The conflict took a violent turn this week when riot police used gas and clubs to break up an attempt by the leftists to blockade Congress. Protesters responded by throwing stones and about 30 people were injured, including 15 PRD legislators.

Fernandez said the protesters, who have sporadically shut down government buildings, foreign-owned banks and the stock exchange, would take tougher, but non-violent, action if Calderon was named president.

"We'll take it further," he said, adding possible protests could include trying to stop Calderon's swearing in ceremony.

Calderon is favored by most businessmen for his free-market policies. He says the election was fair.

The PRD says it will do everything it can to stop President Vicente Fox, who is from Calderon's National Action Party, from giving his annual state of the nation address to Congress on Sept 1.

In 1994, Lopez Obrador blocked oil wells and organized a mass non-payment of electricity bills to protest an election that was likely stolen from him in his home state of Tabasco.

More than a decade later, thousands of Tabasquenos still don't pay energy bills.

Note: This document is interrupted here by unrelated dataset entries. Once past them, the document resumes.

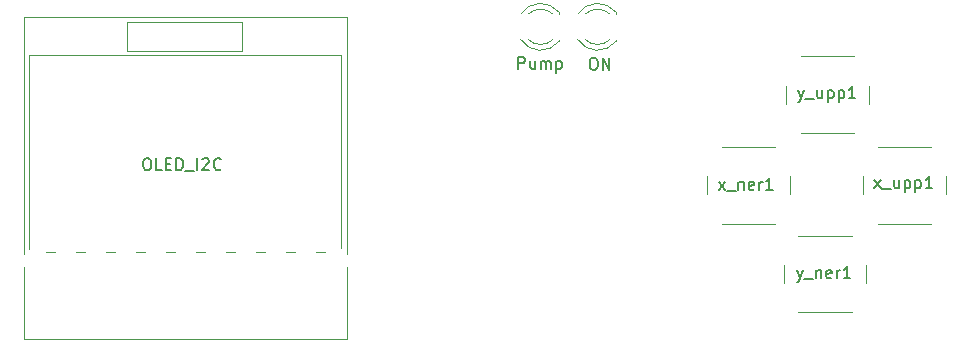
<source format=gto>
G04 #@! TF.GenerationSoftware,KiCad,Pcbnew,(5.1.10)-1*
G04 #@! TF.CreationDate,2024-12-13T18:52:17+01:00*
G04 #@! TF.ProjectId,plant_watner_V2.0,706c616e-745f-4776-9174-6e65725f5632,rev?*
G04 #@! TF.SameCoordinates,Original*
G04 #@! TF.FileFunction,Legend,Top*
G04 #@! TF.FilePolarity,Positive*
%FSLAX46Y46*%
G04 Gerber Fmt 4.6, Leading zero omitted, Abs format (unit mm)*
G04 Created by KiCad (PCBNEW (5.1.10)-1) date 2024-12-13 18:52:17*
%MOMM*%
%LPD*%
G01*
G04 APERTURE LIST*
%ADD10C,0.120000*%
%ADD11C,0.150000*%
%ADD12O,1.304000X2.404000*%
%ADD13C,2.204000*%
%ADD14C,1.702000*%
%ADD15O,1.702000X1.702000*%
%ADD16O,1.802000X1.802000*%
%ADD17C,2.102000*%
%ADD18C,5.702000*%
%ADD19O,2.007000X2.102000*%
%ADD20C,1.902000*%
%ADD21O,1.702000X2.102000*%
G04 APERTURE END LIST*
D10*
X171796005Y-110862729D02*
X171796005Y-109362729D01*
X170546005Y-106862729D02*
X166046005Y-106862729D01*
X164796005Y-109362729D02*
X164796005Y-110862729D01*
X166046005Y-113362729D02*
X170546005Y-113362729D01*
X179254004Y-113362729D02*
X183754004Y-113362729D01*
X178004004Y-109362729D02*
X178004004Y-110862729D01*
X183754004Y-106862729D02*
X179254004Y-106862729D01*
X185004004Y-110862729D02*
X185004004Y-109362729D01*
X178285635Y-118370348D02*
X178285635Y-116870348D01*
X177035635Y-114370348D02*
X172535635Y-114370348D01*
X171285635Y-116870348D02*
X171285635Y-118370348D01*
X172535635Y-120870348D02*
X177035635Y-120870348D01*
X177266636Y-99202347D02*
X172766636Y-99202347D01*
X178516636Y-103202347D02*
X178516636Y-101702347D01*
X172766636Y-105702347D02*
X177266636Y-105702347D01*
X171516636Y-101702347D02*
X171516636Y-103202347D01*
X157093634Y-97937348D02*
X157093634Y-97781348D01*
X157093634Y-95621348D02*
X157093634Y-95465348D01*
X154492504Y-95621511D02*
G75*
G02*
X156574595Y-95621348I1041130J-1079837D01*
G01*
X154492504Y-97781185D02*
G75*
G03*
X156574595Y-97781348I1041130J1079837D01*
G01*
X153861299Y-95622740D02*
G75*
G02*
X157093634Y-95465832I1672335J-1078608D01*
G01*
X153861299Y-97779956D02*
G75*
G03*
X157093634Y-97936864I1672335J1078608D01*
G01*
X152267636Y-95621348D02*
X152267636Y-95465348D01*
X152267636Y-97937348D02*
X152267636Y-97781348D01*
X149035301Y-97779956D02*
G75*
G03*
X152267636Y-97936864I1672335J1078608D01*
G01*
X149035301Y-95622740D02*
G75*
G02*
X152267636Y-95465832I1672335J-1078608D01*
G01*
X149666506Y-97781185D02*
G75*
G03*
X151748597Y-97781348I1041130J1079837D01*
G01*
X149666506Y-95621511D02*
G75*
G02*
X151748597Y-95621348I1041130J-1079837D01*
G01*
X106954635Y-95831349D02*
X134354635Y-95831349D01*
X134354635Y-95831349D02*
X134354635Y-123131349D01*
X134354635Y-123131349D02*
X106954635Y-123131349D01*
X106954635Y-123131349D02*
X106954635Y-95831349D01*
X130476635Y-115726349D02*
X107376635Y-115726349D01*
X107376635Y-115726349D02*
X107376635Y-99126349D01*
X107376635Y-99126349D02*
X130476635Y-99126349D01*
X115655635Y-96320349D02*
X125434635Y-96320349D01*
X125434635Y-96320349D02*
X125434635Y-98733349D01*
X125434635Y-98733349D02*
X115655635Y-98733349D01*
X115655635Y-96320349D02*
X115655635Y-98733349D01*
X130476635Y-99126349D02*
X133562635Y-99126349D01*
X130476635Y-115726349D02*
X133816635Y-115751349D01*
X133816635Y-115751349D02*
X133816635Y-99114349D01*
X133816635Y-99114349D02*
X133562635Y-99126349D01*
D11*
X165797112Y-110488728D02*
X166320921Y-109822062D01*
X165797112Y-109822062D02*
X166320921Y-110488728D01*
X166463778Y-110583967D02*
X167225683Y-110583967D01*
X167463778Y-109822062D02*
X167463778Y-110488728D01*
X167463778Y-109917300D02*
X167511397Y-109869681D01*
X167606636Y-109822062D01*
X167749493Y-109822062D01*
X167844731Y-109869681D01*
X167892350Y-109964919D01*
X167892350Y-110488728D01*
X168749493Y-110441109D02*
X168654255Y-110488728D01*
X168463778Y-110488728D01*
X168368540Y-110441109D01*
X168320921Y-110345871D01*
X168320921Y-109964919D01*
X168368540Y-109869681D01*
X168463778Y-109822062D01*
X168654255Y-109822062D01*
X168749493Y-109869681D01*
X168797112Y-109964919D01*
X168797112Y-110060157D01*
X168320921Y-110155395D01*
X169225683Y-110488728D02*
X169225683Y-109822062D01*
X169225683Y-110012538D02*
X169273302Y-109917300D01*
X169320921Y-109869681D01*
X169416159Y-109822062D01*
X169511397Y-109822062D01*
X170368540Y-110488728D02*
X169797112Y-110488728D01*
X170082826Y-110488728D02*
X170082826Y-109488728D01*
X169987588Y-109631586D01*
X169892350Y-109726824D01*
X169797112Y-109774443D01*
X178965444Y-110361728D02*
X179489254Y-109695062D01*
X178965444Y-109695062D02*
X179489254Y-110361728D01*
X179632111Y-110456967D02*
X180394015Y-110456967D01*
X181060682Y-109695062D02*
X181060682Y-110361728D01*
X180632111Y-109695062D02*
X180632111Y-110218871D01*
X180679730Y-110314109D01*
X180774968Y-110361728D01*
X180917825Y-110361728D01*
X181013063Y-110314109D01*
X181060682Y-110266490D01*
X181536873Y-109695062D02*
X181536873Y-110695062D01*
X181536873Y-109742681D02*
X181632111Y-109695062D01*
X181822587Y-109695062D01*
X181917825Y-109742681D01*
X181965444Y-109790300D01*
X182013063Y-109885538D01*
X182013063Y-110171252D01*
X181965444Y-110266490D01*
X181917825Y-110314109D01*
X181822587Y-110361728D01*
X181632111Y-110361728D01*
X181536873Y-110314109D01*
X182441635Y-109695062D02*
X182441635Y-110695062D01*
X182441635Y-109742681D02*
X182536873Y-109695062D01*
X182727349Y-109695062D01*
X182822587Y-109742681D01*
X182870206Y-109790300D01*
X182917825Y-109885538D01*
X182917825Y-110171252D01*
X182870206Y-110266490D01*
X182822587Y-110314109D01*
X182727349Y-110361728D01*
X182536873Y-110361728D01*
X182441635Y-110314109D01*
X183870206Y-110361728D02*
X183298777Y-110361728D01*
X183584492Y-110361728D02*
X183584492Y-109361728D01*
X183489254Y-109504586D01*
X183394015Y-109599824D01*
X183298777Y-109647443D01*
X172424920Y-117315062D02*
X172663015Y-117981728D01*
X172901111Y-117315062D02*
X172663015Y-117981728D01*
X172567777Y-118219824D01*
X172520158Y-118267443D01*
X172424920Y-118315062D01*
X173043968Y-118076967D02*
X173805873Y-118076967D01*
X174043968Y-117315062D02*
X174043968Y-117981728D01*
X174043968Y-117410300D02*
X174091587Y-117362681D01*
X174186825Y-117315062D01*
X174329682Y-117315062D01*
X174424920Y-117362681D01*
X174472539Y-117457919D01*
X174472539Y-117981728D01*
X175329682Y-117934109D02*
X175234444Y-117981728D01*
X175043968Y-117981728D01*
X174948730Y-117934109D01*
X174901111Y-117838871D01*
X174901111Y-117457919D01*
X174948730Y-117362681D01*
X175043968Y-117315062D01*
X175234444Y-117315062D01*
X175329682Y-117362681D01*
X175377301Y-117457919D01*
X175377301Y-117553157D01*
X174901111Y-117648395D01*
X175805873Y-117981728D02*
X175805873Y-117315062D01*
X175805873Y-117505538D02*
X175853492Y-117410300D01*
X175901111Y-117362681D01*
X175996349Y-117315062D01*
X176091587Y-117315062D01*
X176948730Y-117981728D02*
X176377301Y-117981728D01*
X176663015Y-117981728D02*
X176663015Y-116981728D01*
X176567777Y-117124586D01*
X176472539Y-117219824D01*
X176377301Y-117267443D01*
X172512255Y-102075061D02*
X172750350Y-102741727D01*
X172988445Y-102075061D02*
X172750350Y-102741727D01*
X172655112Y-102979823D01*
X172607493Y-103027442D01*
X172512255Y-103075061D01*
X173131302Y-102836966D02*
X173893207Y-102836966D01*
X174559874Y-102075061D02*
X174559874Y-102741727D01*
X174131302Y-102075061D02*
X174131302Y-102598870D01*
X174178921Y-102694108D01*
X174274159Y-102741727D01*
X174417016Y-102741727D01*
X174512255Y-102694108D01*
X174559874Y-102646489D01*
X175036064Y-102075061D02*
X175036064Y-103075061D01*
X175036064Y-102122680D02*
X175131302Y-102075061D01*
X175321778Y-102075061D01*
X175417016Y-102122680D01*
X175464636Y-102170299D01*
X175512255Y-102265537D01*
X175512255Y-102551251D01*
X175464636Y-102646489D01*
X175417016Y-102694108D01*
X175321778Y-102741727D01*
X175131302Y-102741727D01*
X175036064Y-102694108D01*
X175940826Y-102075061D02*
X175940826Y-103075061D01*
X175940826Y-102122680D02*
X176036064Y-102075061D01*
X176226540Y-102075061D01*
X176321778Y-102122680D01*
X176369397Y-102170299D01*
X176417016Y-102265537D01*
X176417016Y-102551251D01*
X176369397Y-102646489D01*
X176321778Y-102694108D01*
X176226540Y-102741727D01*
X176036064Y-102741727D01*
X175940826Y-102694108D01*
X177369397Y-102741727D02*
X176797969Y-102741727D01*
X177083683Y-102741727D02*
X177083683Y-101741727D01*
X176988445Y-101884585D01*
X176893207Y-101979823D01*
X176797969Y-102027442D01*
X155105086Y-99328728D02*
X155295562Y-99328728D01*
X155390800Y-99376348D01*
X155486038Y-99471586D01*
X155533657Y-99662062D01*
X155533657Y-99995395D01*
X155486038Y-100185871D01*
X155390800Y-100281109D01*
X155295562Y-100328728D01*
X155105086Y-100328728D01*
X155009848Y-100281109D01*
X154914610Y-100185871D01*
X154866991Y-99995395D01*
X154866991Y-99662062D01*
X154914610Y-99471586D01*
X155009848Y-99376348D01*
X155105086Y-99328728D01*
X155962229Y-100328728D02*
X155962229Y-99328728D01*
X156533657Y-100328728D01*
X156533657Y-99328728D01*
X148810802Y-100265228D02*
X148810802Y-99265228D01*
X149191755Y-99265228D01*
X149286993Y-99312848D01*
X149334612Y-99360467D01*
X149382231Y-99455705D01*
X149382231Y-99598562D01*
X149334612Y-99693800D01*
X149286993Y-99741419D01*
X149191755Y-99789038D01*
X148810802Y-99789038D01*
X150239374Y-99598562D02*
X150239374Y-100265228D01*
X149810802Y-99598562D02*
X149810802Y-100122371D01*
X149858421Y-100217609D01*
X149953659Y-100265228D01*
X150096516Y-100265228D01*
X150191755Y-100217609D01*
X150239374Y-100169990D01*
X150715564Y-100265228D02*
X150715564Y-99598562D01*
X150715564Y-99693800D02*
X150763183Y-99646181D01*
X150858421Y-99598562D01*
X151001278Y-99598562D01*
X151096516Y-99646181D01*
X151144136Y-99741419D01*
X151144136Y-100265228D01*
X151144136Y-99741419D02*
X151191755Y-99646181D01*
X151286993Y-99598562D01*
X151429850Y-99598562D01*
X151525088Y-99646181D01*
X151572707Y-99741419D01*
X151572707Y-100265228D01*
X152048897Y-99598562D02*
X152048897Y-100598562D01*
X152048897Y-99646181D02*
X152144136Y-99598562D01*
X152334612Y-99598562D01*
X152429850Y-99646181D01*
X152477469Y-99693800D01*
X152525088Y-99789038D01*
X152525088Y-100074752D01*
X152477469Y-100169990D01*
X152429850Y-100217609D01*
X152334612Y-100265228D01*
X152144136Y-100265228D01*
X152048897Y-100217609D01*
X117307015Y-107837729D02*
X117497492Y-107837729D01*
X117592730Y-107885349D01*
X117687968Y-107980587D01*
X117735587Y-108171063D01*
X117735587Y-108504396D01*
X117687968Y-108694872D01*
X117592730Y-108790110D01*
X117497492Y-108837729D01*
X117307015Y-108837729D01*
X117211777Y-108790110D01*
X117116539Y-108694872D01*
X117068920Y-108504396D01*
X117068920Y-108171063D01*
X117116539Y-107980587D01*
X117211777Y-107885349D01*
X117307015Y-107837729D01*
X118640349Y-108837729D02*
X118164158Y-108837729D01*
X118164158Y-107837729D01*
X118973682Y-108313920D02*
X119307015Y-108313920D01*
X119449873Y-108837729D02*
X118973682Y-108837729D01*
X118973682Y-107837729D01*
X119449873Y-107837729D01*
X119878444Y-108837729D02*
X119878444Y-107837729D01*
X120116539Y-107837729D01*
X120259396Y-107885349D01*
X120354635Y-107980587D01*
X120402254Y-108075825D01*
X120449873Y-108266301D01*
X120449873Y-108409158D01*
X120402254Y-108599634D01*
X120354635Y-108694872D01*
X120259396Y-108790110D01*
X120116539Y-108837729D01*
X119878444Y-108837729D01*
X120640349Y-108932968D02*
X121402254Y-108932968D01*
X121640349Y-108837729D02*
X121640349Y-107837729D01*
X122068920Y-107932968D02*
X122116539Y-107885349D01*
X122211777Y-107837729D01*
X122449873Y-107837729D01*
X122545111Y-107885349D01*
X122592730Y-107932968D01*
X122640349Y-108028206D01*
X122640349Y-108123444D01*
X122592730Y-108266301D01*
X122021301Y-108837729D01*
X122640349Y-108837729D01*
X123640349Y-108742491D02*
X123592730Y-108790110D01*
X123449873Y-108837729D01*
X123354635Y-108837729D01*
X123211777Y-108790110D01*
X123116539Y-108694872D01*
X123068920Y-108599634D01*
X123021301Y-108409158D01*
X123021301Y-108266301D01*
X123068920Y-108075825D01*
X123116539Y-107980587D01*
X123211777Y-107885349D01*
X123354635Y-107837729D01*
X123449873Y-107837729D01*
X123592730Y-107885349D01*
X123640349Y-107932968D01*
%LPC*%
D12*
X151114035Y-120972748D03*
X152485635Y-120958348D03*
X153857235Y-120958348D03*
D13*
X138494635Y-116513348D03*
X135954635Y-116513348D03*
X133414635Y-116513348D03*
X130874635Y-116513348D03*
X128334635Y-116513348D03*
X125794635Y-116513348D03*
X123254635Y-116513348D03*
X120714635Y-116513348D03*
X118174635Y-116513348D03*
X115634635Y-116513348D03*
X113094635Y-116513348D03*
X110554635Y-116513348D03*
X108014635Y-116513348D03*
X105474635Y-116513348D03*
X102934635Y-116513348D03*
X138494635Y-91113348D03*
X135954635Y-91113348D03*
X133414635Y-91113348D03*
X130874635Y-91113348D03*
X128334635Y-91113348D03*
X125794635Y-91113348D03*
X123254635Y-91113348D03*
X120714635Y-91113348D03*
X118174635Y-91113348D03*
X115634635Y-91113348D03*
X113094635Y-91113348D03*
X110554635Y-91113348D03*
X108014635Y-91113348D03*
X105474635Y-91113348D03*
G36*
G01*
X101934635Y-90011348D02*
X103934635Y-90011348D01*
G75*
G02*
X104036635Y-90113348I0J-102000D01*
G01*
X104036635Y-92113348D01*
G75*
G02*
X103934635Y-92215348I-102000J0D01*
G01*
X101934635Y-92215348D01*
G75*
G02*
X101832635Y-92113348I0J102000D01*
G01*
X101832635Y-90113348D01*
G75*
G02*
X101934635Y-90011348I102000J0D01*
G01*
G37*
D14*
X188218355Y-70064368D03*
D15*
X178058355Y-70064368D03*
X178086355Y-67016369D03*
D14*
X188246355Y-67016369D03*
D15*
X178058354Y-63968369D03*
D14*
X188218354Y-63968369D03*
X188218356Y-60920368D03*
D15*
X178058356Y-60920368D03*
G36*
G01*
X157780635Y-92141348D02*
X156080635Y-92141348D01*
G75*
G02*
X156029635Y-92090348I0J51000D01*
G01*
X156029635Y-90390348D01*
G75*
G02*
X156080635Y-90339348I51000J0D01*
G01*
X157780635Y-90339348D01*
G75*
G02*
X157831635Y-90390348I0J-51000D01*
G01*
X157831635Y-92090348D01*
G75*
G02*
X157780635Y-92141348I-51000J0D01*
G01*
G37*
D16*
X154390635Y-91240348D03*
X151850635Y-91240348D03*
X149310635Y-91240348D03*
D17*
X165046005Y-112362729D03*
X165046005Y-107862729D03*
X171546005Y-112362729D03*
X171546005Y-107862729D03*
X184754004Y-107862729D03*
X184754004Y-112362729D03*
X178254004Y-107862729D03*
X178254004Y-112362729D03*
X171535635Y-119870348D03*
X171535635Y-115370348D03*
X178035635Y-119870348D03*
X178035635Y-115370348D03*
X171766636Y-104702347D03*
X171766636Y-100202347D03*
X178266636Y-104702347D03*
X178266636Y-100202347D03*
D18*
X186140635Y-121720348D03*
X183346635Y-53648348D03*
X95843636Y-122355349D03*
G36*
G01*
X188438636Y-82008348D02*
X188438636Y-83708348D01*
G75*
G02*
X188387636Y-83759348I-51000J0D01*
G01*
X186687636Y-83759348D01*
G75*
G02*
X186636636Y-83708348I0J51000D01*
G01*
X186636636Y-82008348D01*
G75*
G02*
X186687636Y-81957348I51000J0D01*
G01*
X188387636Y-81957348D01*
G75*
G02*
X188438636Y-82008348I0J-51000D01*
G01*
G37*
D16*
X187537636Y-85398348D03*
X187537636Y-87938348D03*
G36*
G01*
X156283136Y-112338349D02*
X156283136Y-114338349D01*
G75*
G02*
X156232136Y-114389349I-51000J0D01*
G01*
X154327136Y-114389349D01*
G75*
G02*
X154276136Y-114338349I0J51000D01*
G01*
X154276136Y-112338349D01*
G75*
G02*
X154327136Y-112287349I51000J0D01*
G01*
X156232136Y-112287349D01*
G75*
G02*
X156283136Y-112338349I0J-51000D01*
G01*
G37*
D19*
X152739636Y-113338349D03*
X150199636Y-113338349D03*
D20*
X154263634Y-96701348D03*
G36*
G01*
X157754634Y-95801348D02*
X157754634Y-97601348D01*
G75*
G02*
X157703634Y-97652348I-51000J0D01*
G01*
X155903634Y-97652348D01*
G75*
G02*
X155852634Y-97601348I0J51000D01*
G01*
X155852634Y-95801348D01*
G75*
G02*
X155903634Y-95750348I51000J0D01*
G01*
X157703634Y-95750348D01*
G75*
G02*
X157754634Y-95801348I0J-51000D01*
G01*
G37*
G36*
G01*
X152928636Y-95801348D02*
X152928636Y-97601348D01*
G75*
G02*
X152877636Y-97652348I-51000J0D01*
G01*
X151077636Y-97652348D01*
G75*
G02*
X151026636Y-97601348I0J51000D01*
G01*
X151026636Y-95801348D01*
G75*
G02*
X151077636Y-95750348I51000J0D01*
G01*
X152877636Y-95750348D01*
G75*
G02*
X152928636Y-95801348I0J-51000D01*
G01*
G37*
X149437636Y-96701348D03*
G36*
G01*
X188438636Y-92930348D02*
X188438636Y-94630348D01*
G75*
G02*
X188387636Y-94681348I-51000J0D01*
G01*
X186687636Y-94681348D01*
G75*
G02*
X186636636Y-94630348I0J51000D01*
G01*
X186636636Y-92930348D01*
G75*
G02*
X186687636Y-92879348I51000J0D01*
G01*
X188387636Y-92879348D01*
G75*
G02*
X188438636Y-92930348I0J-51000D01*
G01*
G37*
D16*
X187537636Y-96320348D03*
D21*
X124354635Y-97531349D03*
X121814635Y-97531349D03*
X116734635Y-97531349D03*
X119274635Y-97531349D03*
D14*
X166963634Y-119751850D03*
D15*
X156803634Y-119751850D03*
X178076136Y-76190849D03*
D14*
X188236136Y-76190849D03*
X188236136Y-73079349D03*
D15*
X178076136Y-73079349D03*
M02*

</source>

Other possible actions include closing highways and border crossings to the United States, across which millions of dollars of freight is trucked every day.

Calderon won the race by about 244,000 votes, or 0.58 of a percentage point. European Union electoral observers say they detected no major problems in the election.

A partial recount of votes last week is extremely unlikely to change the election result. Lopez Obrador wants all 41 million votes counted again but the court has ruled that out.

"The refusal to recount is because we won and because they know that a vote by vote count will prove Andres Manuel's triumph," Fernandez said.

"We are not going to accept waiting until the next election," he said. "We are going to use all our talent, stamina, and freedom to resist an impostor."